__TASK BRIEF__
Word for word, restate every entry that follows.

__DATA IN THIS EXERCISE__
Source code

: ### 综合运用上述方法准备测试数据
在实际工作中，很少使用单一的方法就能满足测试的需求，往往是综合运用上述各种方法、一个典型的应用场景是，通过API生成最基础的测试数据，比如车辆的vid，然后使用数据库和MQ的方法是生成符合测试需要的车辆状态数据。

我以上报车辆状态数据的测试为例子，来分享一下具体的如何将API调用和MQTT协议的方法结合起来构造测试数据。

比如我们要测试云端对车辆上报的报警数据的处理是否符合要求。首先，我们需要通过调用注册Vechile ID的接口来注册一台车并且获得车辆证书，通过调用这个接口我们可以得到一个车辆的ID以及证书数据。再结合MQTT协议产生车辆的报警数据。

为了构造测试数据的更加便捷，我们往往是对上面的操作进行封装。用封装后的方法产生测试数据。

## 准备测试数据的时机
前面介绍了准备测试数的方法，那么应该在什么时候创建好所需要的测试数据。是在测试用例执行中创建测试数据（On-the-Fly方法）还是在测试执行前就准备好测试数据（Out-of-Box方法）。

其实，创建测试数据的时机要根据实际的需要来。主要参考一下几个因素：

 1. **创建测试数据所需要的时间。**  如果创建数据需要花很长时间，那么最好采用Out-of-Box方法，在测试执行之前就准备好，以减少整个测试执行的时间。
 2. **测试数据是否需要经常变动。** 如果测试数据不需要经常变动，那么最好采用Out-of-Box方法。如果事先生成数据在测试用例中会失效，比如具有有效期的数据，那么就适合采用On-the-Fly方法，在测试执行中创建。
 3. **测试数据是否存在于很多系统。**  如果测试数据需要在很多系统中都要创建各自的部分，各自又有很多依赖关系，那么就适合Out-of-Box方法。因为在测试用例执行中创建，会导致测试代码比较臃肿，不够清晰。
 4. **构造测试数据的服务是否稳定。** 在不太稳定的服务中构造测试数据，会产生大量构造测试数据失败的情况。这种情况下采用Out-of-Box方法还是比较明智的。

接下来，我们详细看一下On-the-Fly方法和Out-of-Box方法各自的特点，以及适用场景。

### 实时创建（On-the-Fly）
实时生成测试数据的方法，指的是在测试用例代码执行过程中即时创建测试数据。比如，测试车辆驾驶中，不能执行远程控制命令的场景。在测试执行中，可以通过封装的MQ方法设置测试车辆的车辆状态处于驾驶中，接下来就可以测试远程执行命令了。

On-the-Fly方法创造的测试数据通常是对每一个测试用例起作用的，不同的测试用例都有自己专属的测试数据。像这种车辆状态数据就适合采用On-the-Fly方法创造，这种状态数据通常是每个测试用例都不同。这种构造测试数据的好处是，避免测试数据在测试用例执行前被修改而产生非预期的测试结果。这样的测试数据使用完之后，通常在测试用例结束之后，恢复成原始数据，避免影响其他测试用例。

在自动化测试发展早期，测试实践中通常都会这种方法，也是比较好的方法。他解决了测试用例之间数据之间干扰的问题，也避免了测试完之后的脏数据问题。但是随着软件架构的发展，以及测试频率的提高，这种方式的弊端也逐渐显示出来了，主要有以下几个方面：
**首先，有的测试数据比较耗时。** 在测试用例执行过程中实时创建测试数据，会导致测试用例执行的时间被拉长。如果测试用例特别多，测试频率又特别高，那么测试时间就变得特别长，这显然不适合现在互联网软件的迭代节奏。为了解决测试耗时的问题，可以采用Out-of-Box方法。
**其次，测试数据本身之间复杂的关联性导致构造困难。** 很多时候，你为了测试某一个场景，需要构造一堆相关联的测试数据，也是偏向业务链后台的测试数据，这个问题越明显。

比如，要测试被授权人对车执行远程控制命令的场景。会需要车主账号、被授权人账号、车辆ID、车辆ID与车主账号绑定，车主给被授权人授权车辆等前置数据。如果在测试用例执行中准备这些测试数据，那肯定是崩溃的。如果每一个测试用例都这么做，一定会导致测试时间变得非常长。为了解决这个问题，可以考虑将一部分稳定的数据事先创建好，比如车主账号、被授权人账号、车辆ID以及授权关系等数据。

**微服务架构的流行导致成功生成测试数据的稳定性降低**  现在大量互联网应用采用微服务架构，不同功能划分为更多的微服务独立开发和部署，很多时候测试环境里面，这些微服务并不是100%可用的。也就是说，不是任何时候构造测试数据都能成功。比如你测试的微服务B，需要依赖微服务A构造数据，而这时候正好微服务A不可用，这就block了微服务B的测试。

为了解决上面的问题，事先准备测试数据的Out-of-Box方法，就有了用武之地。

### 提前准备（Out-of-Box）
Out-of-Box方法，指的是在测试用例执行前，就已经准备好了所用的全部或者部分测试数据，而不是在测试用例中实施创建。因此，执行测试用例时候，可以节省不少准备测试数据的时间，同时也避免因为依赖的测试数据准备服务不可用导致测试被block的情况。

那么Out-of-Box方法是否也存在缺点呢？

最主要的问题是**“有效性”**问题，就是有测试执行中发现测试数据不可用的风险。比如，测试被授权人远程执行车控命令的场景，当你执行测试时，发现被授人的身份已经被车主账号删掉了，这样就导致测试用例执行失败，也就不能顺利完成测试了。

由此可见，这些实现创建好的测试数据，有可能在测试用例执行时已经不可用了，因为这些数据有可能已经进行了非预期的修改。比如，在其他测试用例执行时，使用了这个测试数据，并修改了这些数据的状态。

__TASK SOLUTION__
Source code

: ### 综合运用上述方法准备测试数据
在实际工作中，很少使用单一的方法就能满足测试的需求，往往是综合运用上述各种方法、一个典型的应用场景是，通过API生成最基础的测试数据，比如车辆的vid，然后使用数据库和MQ的方法是生成符合测试需要的车辆状态数据。

我以上报车辆状态数据的测试为例子，来分享一下具体的如何将API调用和MQTT协议的方法结合起来构造测试数据。

比如我们要测试云端对车辆上报的报警数据的处理是否符合要求。首先，我们需要通过调用注册Vechile ID的接口来注册一台车并且获得车辆证书，通过调用这个接口我们可以得到一个车辆的ID以及证书数据。再结合MQTT协议产生车辆的报警数据。

为了构造测试数据的更加便捷，我们往往是对上面的操作进行封装。用封装后的方法产生测试数据。

## 准备测试数据的时机
前面介绍了准备测试数的方法，那么应该在什么时候创建好所需要的测试数据。是在测试用例执行中创建测试数据（On-the-Fly方法）还是在测试执行前就准备好测试数据（Out-of-Box方法）。

其实，创建测试数据的时机要根据实际的需要来。主要参考一下几个因素：

 1. **创建测试数据所需要的时间。**  如果创建数据需要花很长时间，那么最好采用Out-of-Box方法，在测试执行之前就准备好，以减少整个测试执行的时间。
 2. **测试数据是否需要经常变动。** 如果测试数据不需要经常变动，那么最好采用Out-of-Box方法。如果事先生成数据在测试用例中会失效，比如具有有效期的数据，那么就适合采用On-the-Fly方法，在测试执行中创建。
 3. **测试数据是否存在于很多系统。**  如果测试数据需要在很多系统中都要创建各自的部分，各自又有很多依赖关系，那么就适合Out-of-Box方法。因为在测试用例执行中创建，会导致测试代码比较臃肿，不够清晰。
 4. **构造测试数据的服务是否稳定。** 在不太稳定的服务中构造测试数据，会产生大量构造测试数据失败的情况。这种情况下采用Out-of-Box方法还是比较明智的。

接下来，我们详细看一下On-the-Fly方法和Out-of-Box方法各自的特点，以及适用场景。

### 实时创建（On-the-Fly）
实时生成测试数据的方法，指的是在测试用例代码执行过程中即时创建测试数据。比如，测试车辆驾驶中，不能执行远程控制命令的场景。在测试执行中，可以通过封装的MQ方法设置测试车辆的车辆状态处于驾驶中，接下来就可以测试远程执行命令了。

On-the-Fly方法创造的测试数据通常是对每一个测试用例起作用的，不同的测试用例都有自己专属的测试数据。像这种车辆状态数据就适合采用On-the-Fly方法创造，这种状态数据通常是每个测试用例都不同。这种构造测试数据的好处是，避免测试数据在测试用例执行前被修改而产生非预期的测试结果。这样的测试数据使用完之后，通常在测试用例结束之后，恢复成原始数据，避免影响其他测试用例。

在自动化测试发展早期，测试实践中通常都会这种方法，也是比较好的方法。他解决了测试用例之间数据之间干扰的问题，也避免了测试完之后的脏数据问题。但是随着软件架构的发展，以及测试频率的提高，这种方式的弊端也逐渐显示出来了，主要有以下几个方面：
**首先，有的测试数据比较耗时。** 在测试用例执行过程中实时创建测试数据，会导致测试用例执行的时间被拉长。如果测试用例特别多，测试频率又特别高，那么测试时间就变得特别长，这显然不适合现在互联网软件的迭代节奏。为了解决测试耗时的问题，可以采用Out-of-Box方法。
**其次，测试数据本身之间复杂的关联性导致构造困难。** 很多时候，你为了测试某一个场景，需要构造一堆相关联的测试数据，也是偏向业务链后台的测试数据，这个问题越明显。

比如，要测试被授权人对车执行远程控制命令的场景。会需要车主账号、被授权人账号、车辆ID、车辆ID与车主账号绑定，车主给被授权人授权车辆等前置数据。如果在测试用例执行中准备这些测试数据，那肯定是崩溃的。如果每一个测试用例都这么做，一定会导致测试时间变得非常长。为了解决这个问题，可以考虑将一部分稳定的数据事先创建好，比如车主账号、被授权人账号、车辆ID以及授权关系等数据。

**微服务架构的流行导致成功生成测试数据的稳定性降低**  现在大量互联网应用采用微服务架构，不同功能划分为更多的微服务独立开发和部署，很多时候测试环境里面，这些微服务并不是100%可用的。也就是说，不是任何时候构造测试数据都能成功。比如你测试的微服务B，需要依赖微服务A构造数据，而这时候正好微服务A不可用，这就block了微服务B的测试。

为了解决上面的问题，事先准备测试数据的Out-of-Box方法，就有了用武之地。

### 提前准备（Out-of-Box）
Out-of-Box方法，指的是在测试用例执行前，就已经准备好了所用的全部或者部分测试数据，而不是在测试用例中实施创建。因此，执行测试用例时候，可以节省不少准备测试数据的时间，同时也避免因为依赖的测试数据准备服务不可用导致测试被block的情况。

那么Out-of-Box方法是否也存在缺点呢？

最主要的问题是**“有效性”**问题，就是有测试执行中发现测试数据不可用的风险。比如，测试被授权人远程执行车控命令的场景，当你执行测试时，发现被授人的身份已经被车主账号删掉了，这样就导致测试用例执行失败，也就不能顺利完成测试了。

由此可见，这些实现创建好的测试数据，有可能在测试用例执行时已经不可用了，因为这些数据有可能已经进行了非预期的修改。比如，在其他测试用例执行时，使用了这个测试数据，并修改了这些数据的状态。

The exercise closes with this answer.